> **TASKS TO PERFORM**
• A. In the news roundup below, which company runs the Arizona centers where at least eight immigrant boys were allegedly sexually abused?
• B. Pick up the news roundup below where it stops and add further entries in the same style.

***** EXTRACT *****

In ordering the Trump administration to immediately begin locating immigrant parents and reuniting them with their children, a federal judge declared that the danger of creating "permanently orphaned children" will be "100% percent" the responsibility of the federal government.
Calls for a state investigation and to cease approving licenses for immigrant detention centers were made after a report that a toddler died after being released from a facility in South Texas, and allegations of sexual abuse of at least eight immigrant boys at centers in Arizona run by Southwest Key, the company that wants to open a "baby jail" in Houston.
Texas Standard wonders if Pope Francis' call to eliminate the death penalty will change any minds among Texas Catholics...like Greg Abbott.
At Texas Rural Voices, they understand that arming teachers is dangerous. Yet they see it happening all over the state.
SocraticGadfly wonders why 25 House Dems and a Gang Greenish environmentalist group are recycling an old Ryan Zinke idea for new National Parks funding.
David Collins has some candid revelations about the state of mental wellness—his and others'.

***** DATA EXTRACTS *****

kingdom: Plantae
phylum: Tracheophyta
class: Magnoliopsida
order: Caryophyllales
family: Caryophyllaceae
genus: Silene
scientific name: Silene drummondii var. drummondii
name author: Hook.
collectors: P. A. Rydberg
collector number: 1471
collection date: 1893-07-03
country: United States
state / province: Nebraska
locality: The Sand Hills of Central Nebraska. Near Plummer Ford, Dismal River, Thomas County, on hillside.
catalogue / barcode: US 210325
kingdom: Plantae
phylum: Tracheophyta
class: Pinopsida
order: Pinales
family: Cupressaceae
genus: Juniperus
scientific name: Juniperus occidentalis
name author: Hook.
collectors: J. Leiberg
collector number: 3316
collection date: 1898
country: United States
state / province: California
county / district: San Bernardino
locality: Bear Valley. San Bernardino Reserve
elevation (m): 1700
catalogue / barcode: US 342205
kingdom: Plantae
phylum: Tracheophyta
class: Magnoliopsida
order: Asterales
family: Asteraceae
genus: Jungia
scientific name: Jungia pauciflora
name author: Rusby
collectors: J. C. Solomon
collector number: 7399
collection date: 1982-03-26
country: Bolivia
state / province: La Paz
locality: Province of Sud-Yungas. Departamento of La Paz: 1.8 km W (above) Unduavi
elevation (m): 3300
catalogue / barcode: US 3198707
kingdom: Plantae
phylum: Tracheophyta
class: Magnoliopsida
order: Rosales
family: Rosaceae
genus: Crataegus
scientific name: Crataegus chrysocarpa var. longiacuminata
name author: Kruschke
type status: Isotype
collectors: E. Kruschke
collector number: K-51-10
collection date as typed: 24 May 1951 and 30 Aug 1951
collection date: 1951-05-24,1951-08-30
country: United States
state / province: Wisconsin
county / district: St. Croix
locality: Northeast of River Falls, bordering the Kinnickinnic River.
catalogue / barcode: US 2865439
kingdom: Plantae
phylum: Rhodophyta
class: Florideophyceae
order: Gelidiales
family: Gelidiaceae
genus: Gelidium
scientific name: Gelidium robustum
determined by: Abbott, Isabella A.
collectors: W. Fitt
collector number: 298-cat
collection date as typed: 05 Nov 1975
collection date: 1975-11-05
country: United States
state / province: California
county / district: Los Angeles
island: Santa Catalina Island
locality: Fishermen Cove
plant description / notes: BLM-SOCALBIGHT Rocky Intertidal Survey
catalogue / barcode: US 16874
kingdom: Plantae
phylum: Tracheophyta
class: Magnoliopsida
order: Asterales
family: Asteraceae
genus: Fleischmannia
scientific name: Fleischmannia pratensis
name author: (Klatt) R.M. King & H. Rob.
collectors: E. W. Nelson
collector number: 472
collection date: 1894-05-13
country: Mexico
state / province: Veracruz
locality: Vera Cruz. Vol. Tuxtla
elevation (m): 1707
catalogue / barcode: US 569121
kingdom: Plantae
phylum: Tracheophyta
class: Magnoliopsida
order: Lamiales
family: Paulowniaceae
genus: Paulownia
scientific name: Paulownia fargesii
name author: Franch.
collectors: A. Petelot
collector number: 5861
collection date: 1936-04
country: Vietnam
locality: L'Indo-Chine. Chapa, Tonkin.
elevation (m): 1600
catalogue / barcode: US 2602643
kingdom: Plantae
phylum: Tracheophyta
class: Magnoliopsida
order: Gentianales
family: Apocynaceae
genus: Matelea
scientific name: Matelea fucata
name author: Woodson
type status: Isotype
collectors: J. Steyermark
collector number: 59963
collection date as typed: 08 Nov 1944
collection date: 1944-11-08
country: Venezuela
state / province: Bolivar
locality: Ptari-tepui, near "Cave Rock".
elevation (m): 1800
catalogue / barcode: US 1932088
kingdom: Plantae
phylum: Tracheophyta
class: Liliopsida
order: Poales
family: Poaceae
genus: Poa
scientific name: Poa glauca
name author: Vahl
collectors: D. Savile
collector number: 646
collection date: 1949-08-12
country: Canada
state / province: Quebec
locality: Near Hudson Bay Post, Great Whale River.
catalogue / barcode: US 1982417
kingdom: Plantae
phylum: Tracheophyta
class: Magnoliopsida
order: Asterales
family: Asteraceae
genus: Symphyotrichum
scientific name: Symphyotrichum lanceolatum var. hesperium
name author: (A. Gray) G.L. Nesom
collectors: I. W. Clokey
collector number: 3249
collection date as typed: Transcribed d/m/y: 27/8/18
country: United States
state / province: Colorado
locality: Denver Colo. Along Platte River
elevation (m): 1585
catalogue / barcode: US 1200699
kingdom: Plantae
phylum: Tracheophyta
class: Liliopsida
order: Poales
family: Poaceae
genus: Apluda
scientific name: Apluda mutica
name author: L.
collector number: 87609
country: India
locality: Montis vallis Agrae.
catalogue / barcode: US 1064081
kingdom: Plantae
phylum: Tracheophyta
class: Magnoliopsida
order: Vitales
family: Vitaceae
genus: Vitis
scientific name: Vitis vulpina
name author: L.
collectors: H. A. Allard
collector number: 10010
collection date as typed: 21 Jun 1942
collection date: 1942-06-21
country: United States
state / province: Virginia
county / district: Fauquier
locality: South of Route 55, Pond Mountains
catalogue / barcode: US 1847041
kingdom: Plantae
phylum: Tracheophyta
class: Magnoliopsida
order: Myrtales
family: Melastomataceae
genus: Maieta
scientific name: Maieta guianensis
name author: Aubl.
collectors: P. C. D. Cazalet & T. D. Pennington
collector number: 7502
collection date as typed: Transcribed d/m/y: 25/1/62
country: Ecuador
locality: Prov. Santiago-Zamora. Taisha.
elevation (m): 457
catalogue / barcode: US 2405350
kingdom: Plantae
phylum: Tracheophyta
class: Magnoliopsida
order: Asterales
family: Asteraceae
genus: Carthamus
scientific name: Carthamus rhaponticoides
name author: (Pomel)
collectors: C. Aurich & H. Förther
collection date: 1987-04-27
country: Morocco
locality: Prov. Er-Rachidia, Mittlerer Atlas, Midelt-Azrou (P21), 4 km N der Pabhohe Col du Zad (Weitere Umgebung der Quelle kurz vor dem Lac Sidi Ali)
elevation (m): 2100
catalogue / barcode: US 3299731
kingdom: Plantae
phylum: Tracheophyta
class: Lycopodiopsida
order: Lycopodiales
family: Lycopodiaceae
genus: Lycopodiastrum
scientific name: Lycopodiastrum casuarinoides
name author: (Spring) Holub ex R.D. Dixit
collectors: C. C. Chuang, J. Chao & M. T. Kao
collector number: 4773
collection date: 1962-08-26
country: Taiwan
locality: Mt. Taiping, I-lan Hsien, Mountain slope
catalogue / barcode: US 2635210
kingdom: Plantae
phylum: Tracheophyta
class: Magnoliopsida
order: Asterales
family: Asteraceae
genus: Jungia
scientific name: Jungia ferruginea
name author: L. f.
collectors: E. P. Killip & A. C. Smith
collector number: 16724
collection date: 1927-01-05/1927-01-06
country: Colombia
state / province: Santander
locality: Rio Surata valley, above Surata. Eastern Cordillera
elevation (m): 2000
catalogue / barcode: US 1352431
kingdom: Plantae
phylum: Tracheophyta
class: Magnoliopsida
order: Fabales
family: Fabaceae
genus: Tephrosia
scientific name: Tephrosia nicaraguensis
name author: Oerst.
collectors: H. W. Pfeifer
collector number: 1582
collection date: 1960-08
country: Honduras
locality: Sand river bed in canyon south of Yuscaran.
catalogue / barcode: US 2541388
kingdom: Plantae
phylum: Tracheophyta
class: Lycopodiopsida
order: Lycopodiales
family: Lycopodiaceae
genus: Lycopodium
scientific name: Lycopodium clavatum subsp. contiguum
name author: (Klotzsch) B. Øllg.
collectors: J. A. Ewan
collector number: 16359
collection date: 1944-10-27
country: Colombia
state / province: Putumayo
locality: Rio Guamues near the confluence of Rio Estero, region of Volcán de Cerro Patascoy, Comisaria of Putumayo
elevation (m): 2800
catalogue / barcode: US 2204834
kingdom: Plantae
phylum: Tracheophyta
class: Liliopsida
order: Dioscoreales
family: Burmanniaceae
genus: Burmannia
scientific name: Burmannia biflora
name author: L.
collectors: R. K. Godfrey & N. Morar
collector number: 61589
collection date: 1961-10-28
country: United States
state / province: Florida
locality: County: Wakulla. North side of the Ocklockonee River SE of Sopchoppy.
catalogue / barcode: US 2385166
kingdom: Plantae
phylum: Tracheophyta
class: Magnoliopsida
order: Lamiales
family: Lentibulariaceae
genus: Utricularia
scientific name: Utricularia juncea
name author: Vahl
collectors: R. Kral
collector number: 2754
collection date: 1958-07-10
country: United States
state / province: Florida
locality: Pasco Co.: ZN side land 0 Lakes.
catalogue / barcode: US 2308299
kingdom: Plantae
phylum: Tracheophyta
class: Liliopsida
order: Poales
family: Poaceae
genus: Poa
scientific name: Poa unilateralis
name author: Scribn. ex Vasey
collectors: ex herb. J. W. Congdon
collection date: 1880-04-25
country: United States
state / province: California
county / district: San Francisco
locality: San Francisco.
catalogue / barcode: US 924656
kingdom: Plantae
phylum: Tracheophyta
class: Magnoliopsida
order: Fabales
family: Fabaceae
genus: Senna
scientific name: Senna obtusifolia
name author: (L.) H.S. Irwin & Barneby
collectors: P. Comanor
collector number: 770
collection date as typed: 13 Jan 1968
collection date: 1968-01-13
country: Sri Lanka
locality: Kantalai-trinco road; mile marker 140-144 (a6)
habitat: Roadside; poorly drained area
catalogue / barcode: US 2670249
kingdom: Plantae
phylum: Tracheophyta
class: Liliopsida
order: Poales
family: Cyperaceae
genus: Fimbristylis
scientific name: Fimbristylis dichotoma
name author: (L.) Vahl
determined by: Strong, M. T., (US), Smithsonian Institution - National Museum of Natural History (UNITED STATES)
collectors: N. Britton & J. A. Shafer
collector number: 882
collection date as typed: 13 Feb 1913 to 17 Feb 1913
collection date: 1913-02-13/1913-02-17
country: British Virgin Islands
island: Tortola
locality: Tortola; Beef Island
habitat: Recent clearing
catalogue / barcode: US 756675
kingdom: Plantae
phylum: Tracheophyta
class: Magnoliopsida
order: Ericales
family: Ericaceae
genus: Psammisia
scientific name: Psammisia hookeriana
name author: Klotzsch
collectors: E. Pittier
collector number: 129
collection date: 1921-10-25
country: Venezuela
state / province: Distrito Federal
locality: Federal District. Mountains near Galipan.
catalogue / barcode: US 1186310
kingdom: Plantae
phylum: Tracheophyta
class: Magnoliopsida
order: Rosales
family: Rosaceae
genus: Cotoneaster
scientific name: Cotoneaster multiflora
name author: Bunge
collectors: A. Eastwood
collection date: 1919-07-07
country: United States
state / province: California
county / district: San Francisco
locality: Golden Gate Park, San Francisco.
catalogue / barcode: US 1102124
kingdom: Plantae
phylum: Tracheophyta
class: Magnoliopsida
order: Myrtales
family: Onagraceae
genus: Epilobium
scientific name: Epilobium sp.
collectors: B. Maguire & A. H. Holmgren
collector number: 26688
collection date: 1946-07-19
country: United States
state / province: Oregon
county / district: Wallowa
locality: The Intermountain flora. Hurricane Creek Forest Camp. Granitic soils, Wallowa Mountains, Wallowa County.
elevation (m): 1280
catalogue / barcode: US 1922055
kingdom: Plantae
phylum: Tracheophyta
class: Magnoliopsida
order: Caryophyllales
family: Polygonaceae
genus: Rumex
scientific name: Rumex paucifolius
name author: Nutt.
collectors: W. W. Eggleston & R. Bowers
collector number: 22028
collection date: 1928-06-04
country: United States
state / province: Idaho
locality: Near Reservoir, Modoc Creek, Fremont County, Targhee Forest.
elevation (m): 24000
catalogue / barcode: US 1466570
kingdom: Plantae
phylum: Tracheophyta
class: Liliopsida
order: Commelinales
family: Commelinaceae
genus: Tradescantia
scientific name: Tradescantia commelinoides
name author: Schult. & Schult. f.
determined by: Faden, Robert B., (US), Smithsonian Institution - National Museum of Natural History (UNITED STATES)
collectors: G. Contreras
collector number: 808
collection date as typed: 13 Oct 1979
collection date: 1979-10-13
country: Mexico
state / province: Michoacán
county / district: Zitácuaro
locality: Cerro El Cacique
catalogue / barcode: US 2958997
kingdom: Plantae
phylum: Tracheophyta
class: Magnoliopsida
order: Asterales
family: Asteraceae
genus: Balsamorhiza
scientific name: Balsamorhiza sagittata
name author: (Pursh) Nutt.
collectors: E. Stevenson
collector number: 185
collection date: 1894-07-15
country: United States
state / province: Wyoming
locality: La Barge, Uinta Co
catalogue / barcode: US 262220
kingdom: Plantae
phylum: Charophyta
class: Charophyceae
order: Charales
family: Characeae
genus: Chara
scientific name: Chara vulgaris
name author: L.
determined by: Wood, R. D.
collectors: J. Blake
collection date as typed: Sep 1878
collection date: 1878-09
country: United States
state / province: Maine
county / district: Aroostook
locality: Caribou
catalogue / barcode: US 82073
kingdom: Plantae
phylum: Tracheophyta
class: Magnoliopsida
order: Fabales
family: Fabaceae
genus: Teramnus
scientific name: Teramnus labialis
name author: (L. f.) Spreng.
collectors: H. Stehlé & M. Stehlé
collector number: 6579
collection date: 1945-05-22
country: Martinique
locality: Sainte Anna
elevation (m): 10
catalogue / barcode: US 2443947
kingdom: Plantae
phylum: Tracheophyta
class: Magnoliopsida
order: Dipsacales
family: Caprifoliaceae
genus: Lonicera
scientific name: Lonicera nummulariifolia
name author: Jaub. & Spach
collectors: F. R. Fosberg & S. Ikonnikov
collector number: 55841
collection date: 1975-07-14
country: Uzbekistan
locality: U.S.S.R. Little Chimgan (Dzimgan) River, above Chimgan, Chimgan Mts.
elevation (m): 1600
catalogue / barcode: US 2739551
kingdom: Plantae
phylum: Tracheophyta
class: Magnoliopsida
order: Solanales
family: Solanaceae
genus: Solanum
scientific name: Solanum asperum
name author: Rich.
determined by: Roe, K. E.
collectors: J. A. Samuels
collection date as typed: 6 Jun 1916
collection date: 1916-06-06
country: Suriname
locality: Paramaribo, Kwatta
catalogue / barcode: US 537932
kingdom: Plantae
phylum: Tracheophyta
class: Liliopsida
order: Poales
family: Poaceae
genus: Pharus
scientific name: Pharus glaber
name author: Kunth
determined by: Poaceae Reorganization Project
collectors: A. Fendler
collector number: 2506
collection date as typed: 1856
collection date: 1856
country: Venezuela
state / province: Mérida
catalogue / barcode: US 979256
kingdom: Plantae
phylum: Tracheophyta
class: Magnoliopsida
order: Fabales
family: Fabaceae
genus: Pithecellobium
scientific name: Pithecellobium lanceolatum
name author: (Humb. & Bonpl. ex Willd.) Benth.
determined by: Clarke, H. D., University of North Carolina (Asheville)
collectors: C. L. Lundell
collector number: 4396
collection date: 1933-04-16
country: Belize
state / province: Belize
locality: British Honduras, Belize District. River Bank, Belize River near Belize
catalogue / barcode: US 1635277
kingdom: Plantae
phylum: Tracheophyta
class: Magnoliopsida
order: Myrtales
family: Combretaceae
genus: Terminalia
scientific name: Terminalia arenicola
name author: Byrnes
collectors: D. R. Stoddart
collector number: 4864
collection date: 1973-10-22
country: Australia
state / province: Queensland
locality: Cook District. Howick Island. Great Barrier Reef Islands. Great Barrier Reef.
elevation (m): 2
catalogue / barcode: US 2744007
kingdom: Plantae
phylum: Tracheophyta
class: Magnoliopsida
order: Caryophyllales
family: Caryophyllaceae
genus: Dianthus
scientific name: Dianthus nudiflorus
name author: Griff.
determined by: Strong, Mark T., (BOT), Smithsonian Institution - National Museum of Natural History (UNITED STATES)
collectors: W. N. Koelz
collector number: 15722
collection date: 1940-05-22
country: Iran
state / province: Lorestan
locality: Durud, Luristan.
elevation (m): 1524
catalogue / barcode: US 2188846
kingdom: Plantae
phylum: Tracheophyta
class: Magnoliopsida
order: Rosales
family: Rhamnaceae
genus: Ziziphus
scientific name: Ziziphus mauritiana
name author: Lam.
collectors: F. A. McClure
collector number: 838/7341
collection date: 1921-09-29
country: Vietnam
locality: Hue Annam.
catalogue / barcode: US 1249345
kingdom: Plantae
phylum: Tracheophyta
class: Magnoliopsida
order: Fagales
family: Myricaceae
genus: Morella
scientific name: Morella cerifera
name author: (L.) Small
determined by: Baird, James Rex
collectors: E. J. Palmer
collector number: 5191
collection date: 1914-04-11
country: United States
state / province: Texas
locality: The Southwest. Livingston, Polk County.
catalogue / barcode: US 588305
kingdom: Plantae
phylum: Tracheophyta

*****

> **EXERCISE RESULTS**
• A. Southwest Key

• B.
Pages of Victory defines his progressive and liberal terms.
The Militant reports that more than 500 people attended a July 24 screening of the new film “Santos Vive,” which documented the murder of 12 year-old Santos Rodriguez at the hands of a Dallas policeman on that day in 1973. Background: Officer Darrell Cain played Russian roulette with his gun, killing the handcuffed Rodriguez in the back of his patrol car. Cain had arrested Santos and his brother David at their home, accusing them of stealing $8 from a soda machine a local gas station. Cain was convicted of “murder with malice,” but served only half of a five-year sentence. DNA tests after the boy's murder confirmed Santos was innocent of the burglary.
Alice Embree at The Rag Blog contributed her history to that of other '60s and '70s-era women activists in Austin in "Fight Like a Girl," featured in the recent edition of Life & Letters, a publication of the Liberal Arts College at the University of Texas.
Very Smart Brothas, one of the blogs under The Root, caught the mural in the Trinity Groves neighborhood of Dallas that depicts the Cowboys' Dak Prescott as being in "The Sunken Place." (It was the quarterback's 'house Negro moment' in supporting his owner's and the NFL's position on national anthem protests that inspired artist Trey Wilder.)
And a Tom Waits song serves as muse for Harry Hamid's latest short work of mostly fiction.